Professional Events
As another form of community outreach and engagement, members of the project team - faculty facilitators, elder liaisons, and graduate and undergraduate research assistants - give professional presentations and participate in panels to connect our work with that of social services organizations and community researchers.
October 2024 Creating Inclusive, Intergenerational Spaces in the LGBTQIA+ Community
Members of The LGBTQ+ Intergenerational Dialogue Project were part of an hour long webinar hosted by Generations United hosted on October 9, 2024. The webinar explored generational differences and commonalities in the LGBTQIA+ community and discussed how ageism, homophobia, cultural/religious values, and life course inequalities impact LGBTQIA+ people and the nature of intergenerational relations. Dialogue Team members Adam, Phyllis, and Katia shared ideas based on the Dialogue Project about creating safe spaces that intentionally bring people of different ages together to engage in meaningful exchange, advocate for policy changes, and foster intergenerational empathy.
August 2024 Where Queer Paths Cross Critical Femininities Conference
Molly Fulop invited and moderated this panel presentation, in which five Dialogue Project members (a doctoral student research assistant, two elder co-facilitators, an undergraduate research assistant, and a current participant) engaged in discussion on how The Project impacted their understandings of gender, artmaking, intergenerational collaboration, and personal identity. Through this discussion, panelists shared their reflections on the theme of ‘Generation’ through the lenses of their intergenerational connections and their physical generation of artworks exploring fem(me)inine kinship, lineage, and identities. In doing so, the panelists consider The Dialogue Project as a site for the development of intergenerational fem(me)inine and feminist solidarities toward fostering epistemic agency and enacting epistemic resistance.
June 2024 American Society on Aging Chicagoland Roundtable
“Aging with Pride: Innovative Supports for Chicago Area LGBTQ+ Older Adults”
Karen Morris and Adam Greteman shared insights on the Dialogue Project with the American Society on Aging Chicagoland Roundtable, moderated by dialogue project alum Alan Factor!
June 2024 Promoting Intergenerational Teaching and Learning in Higher Education
On Tuesday, June 11 Generations United hosted this webinar to share the findings from a new report that provides a framework for intergenerational teaching and learning, highlights examples of current practices in Michigan and beyond, and identifies challenges, promising practices, and opportunities for deepening and expanding intergenerational learning.
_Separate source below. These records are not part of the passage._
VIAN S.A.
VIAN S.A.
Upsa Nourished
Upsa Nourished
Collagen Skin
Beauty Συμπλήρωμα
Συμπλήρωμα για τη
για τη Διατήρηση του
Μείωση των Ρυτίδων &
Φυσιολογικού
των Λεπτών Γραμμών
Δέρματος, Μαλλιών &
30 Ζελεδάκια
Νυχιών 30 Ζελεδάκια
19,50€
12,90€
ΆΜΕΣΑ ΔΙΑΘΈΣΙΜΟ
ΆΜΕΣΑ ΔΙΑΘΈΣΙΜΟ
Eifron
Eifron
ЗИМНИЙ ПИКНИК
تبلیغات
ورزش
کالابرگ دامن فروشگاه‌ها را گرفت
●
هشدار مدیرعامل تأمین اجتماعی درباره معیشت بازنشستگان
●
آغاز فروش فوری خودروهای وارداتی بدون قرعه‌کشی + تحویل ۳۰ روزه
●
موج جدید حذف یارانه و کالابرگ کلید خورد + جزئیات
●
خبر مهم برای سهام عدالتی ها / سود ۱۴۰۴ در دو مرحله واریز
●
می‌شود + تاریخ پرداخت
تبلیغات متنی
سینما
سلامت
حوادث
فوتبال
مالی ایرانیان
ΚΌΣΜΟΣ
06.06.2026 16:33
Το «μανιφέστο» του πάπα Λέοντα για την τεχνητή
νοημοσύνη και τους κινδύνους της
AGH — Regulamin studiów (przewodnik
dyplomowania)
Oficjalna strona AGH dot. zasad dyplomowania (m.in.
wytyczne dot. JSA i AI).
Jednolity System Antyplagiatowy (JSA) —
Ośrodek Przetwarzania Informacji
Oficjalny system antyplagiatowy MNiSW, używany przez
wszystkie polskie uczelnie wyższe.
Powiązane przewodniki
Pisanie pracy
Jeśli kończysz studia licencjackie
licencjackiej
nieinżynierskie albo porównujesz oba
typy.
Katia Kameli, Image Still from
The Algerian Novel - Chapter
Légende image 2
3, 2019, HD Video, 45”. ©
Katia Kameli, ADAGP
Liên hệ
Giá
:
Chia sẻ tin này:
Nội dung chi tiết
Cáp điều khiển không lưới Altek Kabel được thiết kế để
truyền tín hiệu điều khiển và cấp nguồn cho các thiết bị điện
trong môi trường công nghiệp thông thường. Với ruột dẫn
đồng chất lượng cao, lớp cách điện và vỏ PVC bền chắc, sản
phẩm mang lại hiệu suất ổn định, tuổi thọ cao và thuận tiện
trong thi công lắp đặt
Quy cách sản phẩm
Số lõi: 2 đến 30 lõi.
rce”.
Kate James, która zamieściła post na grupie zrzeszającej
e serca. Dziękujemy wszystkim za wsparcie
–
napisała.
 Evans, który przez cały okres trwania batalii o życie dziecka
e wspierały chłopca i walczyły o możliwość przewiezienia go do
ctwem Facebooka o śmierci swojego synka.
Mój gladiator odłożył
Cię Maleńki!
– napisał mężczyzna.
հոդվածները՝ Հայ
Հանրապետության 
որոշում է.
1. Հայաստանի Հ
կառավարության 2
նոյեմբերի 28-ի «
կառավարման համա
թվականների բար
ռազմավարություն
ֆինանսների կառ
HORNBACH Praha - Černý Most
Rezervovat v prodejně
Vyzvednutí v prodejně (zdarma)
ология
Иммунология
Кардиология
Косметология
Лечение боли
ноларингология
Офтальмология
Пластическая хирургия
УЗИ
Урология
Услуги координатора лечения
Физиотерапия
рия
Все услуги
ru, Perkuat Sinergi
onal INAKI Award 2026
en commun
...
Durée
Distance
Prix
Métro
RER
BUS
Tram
Adam Greteman joined a panel of fellow experts to talk about intergenerational they are each leading at their colleges and universities.
June 2024 Thrive with Pride
Celebrating the Creativity of our Community with Molly Fulop
Molly Fulop presented a specially curated LGBTQ+ virtual gallery tour for AgeOptions answering the question “How have LGBTQ+ people used art and creative expression to communicate with each other?
Molly researched artworks that deal with themes of representation, perception and internal/external communication. They shared their insights centered around the following questions:
How are we being seen and how can we
control our image/tell our own stories?
How are we talking to each other?
Faculty facilitators at the LGTBQ Research Symposium

2023 Panel Presentation for Northshore Senior Center’s Lunch and Learn
“The Success and Challenges of an LGBTQ+ Intergenerational Dialogue Project”
Project participants Molly Fulop, Phyllis Johnson, and Joseph Henry joined Karen Morris (project co-facilitator) and Britta Larson (Senior Services Director, Center on Halsted) for a panel presentation for social service providers on the “successes, challenges, and power” of LGBTQ+ intergenerational programming.
Together, and through our various lenses, we reflected on the following prompts, while also creating space for audience members to guide the discussion:
- What happens when older and younger LGBTQ+ people come together in sustained dialogue?
- In what ways has pleasure and pain manifested in our LGBTQ+ intergenerational dialogues?
- What have been points of tension and harmony in our intergenerational dialogue work?
- How do LGBTQ+ people change through the process of coming together in intergenerational dialogue?